Sandra Halladey, estagiária da KALW, disse esperar que a cidade consiga descobrir como converter escritórios vazios em moradias de longo prazo para artistas e trabalhadores que foram expulsos da cidade.
“Se não convidarmos esse tipo de pessoa para morar aqui, estaremos perdidos”, disse Halladey.
Wade Rose, presidente da Advance SF, um grupo empresarial que pretende reviver São Francisco, disse que lojas e experiências únicas eram a norma antes que o centro da cidade se tornasse um ambiente mais estéril, centrado em escritórios, repleto de redes de varejistas.
“As lojas exclusivas foram embora porque os aluguéis ficaram muito altos”, disse ele. “Precisamos apoiar experiências humanas muito interessantes, e você está começando a ver sinais disso.”
A praça pública
A meio quarteirão da Montgomery Street, entre a estação de rádio e a Transamerica Pyramid, um beco próximo a uma subestação elétrica foi transformado em uma praça pública chamada Landing at Leidesdorff.

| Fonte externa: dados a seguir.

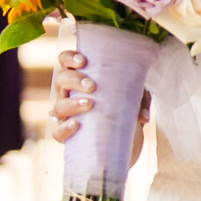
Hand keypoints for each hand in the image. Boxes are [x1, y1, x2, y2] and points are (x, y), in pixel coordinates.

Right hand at [49, 48, 151, 163]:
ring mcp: (66, 115)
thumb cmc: (125, 111)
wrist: (123, 142)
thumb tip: (143, 115)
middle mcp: (69, 94)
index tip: (83, 61)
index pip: (66, 62)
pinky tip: (76, 125)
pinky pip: (57, 133)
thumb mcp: (136, 100)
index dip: (69, 58)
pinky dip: (65, 128)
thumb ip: (141, 101)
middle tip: (91, 85)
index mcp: (80, 79)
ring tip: (89, 103)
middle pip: (60, 80)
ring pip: (58, 106)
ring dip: (72, 103)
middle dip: (73, 79)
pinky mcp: (67, 136)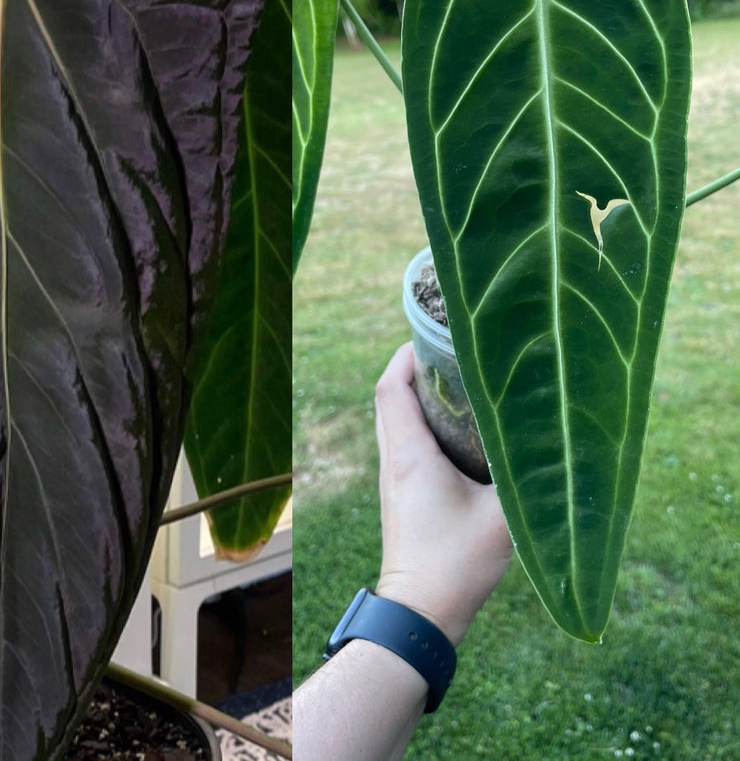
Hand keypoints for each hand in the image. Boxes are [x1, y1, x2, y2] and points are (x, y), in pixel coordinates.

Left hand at [374, 343, 512, 645]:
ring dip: (414, 397)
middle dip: (412, 369)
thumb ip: (527, 480)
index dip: (405, 356)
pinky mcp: (399, 494)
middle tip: (449, 354)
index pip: (391, 388)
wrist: (419, 611)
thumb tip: (559, 450)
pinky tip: (453, 432)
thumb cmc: (456, 563)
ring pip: (393, 421)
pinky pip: (401, 443)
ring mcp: (392, 478)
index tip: (430, 335)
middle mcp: (393, 460)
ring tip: (454, 384)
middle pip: (388, 398)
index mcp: (409, 454)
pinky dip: (418, 424)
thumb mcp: (503, 518)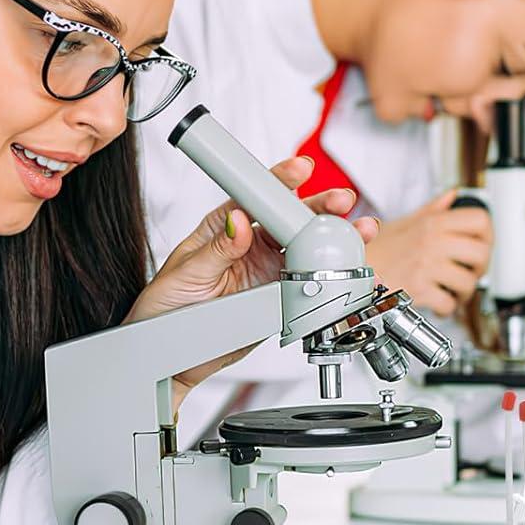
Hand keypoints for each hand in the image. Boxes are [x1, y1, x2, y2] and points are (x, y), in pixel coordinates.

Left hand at [126, 154, 377, 394]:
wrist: (171, 354)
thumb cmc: (167, 305)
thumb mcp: (187, 271)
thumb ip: (217, 250)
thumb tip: (238, 224)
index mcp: (224, 227)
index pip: (255, 196)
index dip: (279, 181)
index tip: (298, 171)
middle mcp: (250, 244)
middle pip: (290, 219)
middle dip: (319, 206)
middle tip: (340, 201)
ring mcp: (266, 270)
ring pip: (306, 248)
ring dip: (333, 238)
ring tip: (357, 230)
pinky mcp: (277, 297)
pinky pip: (307, 282)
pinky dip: (330, 275)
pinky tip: (346, 265)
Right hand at [366, 191, 491, 315]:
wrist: (351, 269)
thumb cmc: (375, 249)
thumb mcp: (404, 222)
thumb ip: (433, 210)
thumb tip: (453, 196)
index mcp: (432, 222)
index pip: (480, 220)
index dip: (488, 234)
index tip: (482, 243)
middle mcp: (431, 242)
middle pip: (481, 252)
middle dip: (481, 268)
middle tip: (472, 271)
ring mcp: (425, 266)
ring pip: (467, 281)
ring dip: (464, 291)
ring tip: (454, 290)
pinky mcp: (417, 289)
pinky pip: (447, 303)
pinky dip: (446, 307)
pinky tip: (439, 302)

Ostenta um mural gigante em homenagem a William Leidesdorff, um empresário que chegou aqui em 1841 e é considerado o fundador negro de São Francisco. Móveis e iluminação externa foram adicionados, além de música ao vivo e aulas de ginástica.
Em uma noite recente, dezenas de pessoas estavam sentadas em cadeiras de jardim assistindo a um show de luzes com tema de inverno projetado na fachada da subestação.
“O centro da cidade sempre parece abafado e rígido, o lugar para onde vão as pessoas presas nos escritórios”, disse Suzy Garren, uma paisagista de 50 anos que mora em Oakland, acrescentando que raramente tinha motivos para se aventurar no bairro. “Esta é a versão de 2023 do que torna São Francisco legal e interessante.”
E então ela pronunciou palavras talvez nunca antes usadas para descrever o Distrito Financeiro.
“Isso me lembra”, disse ela, “do Burning Man”.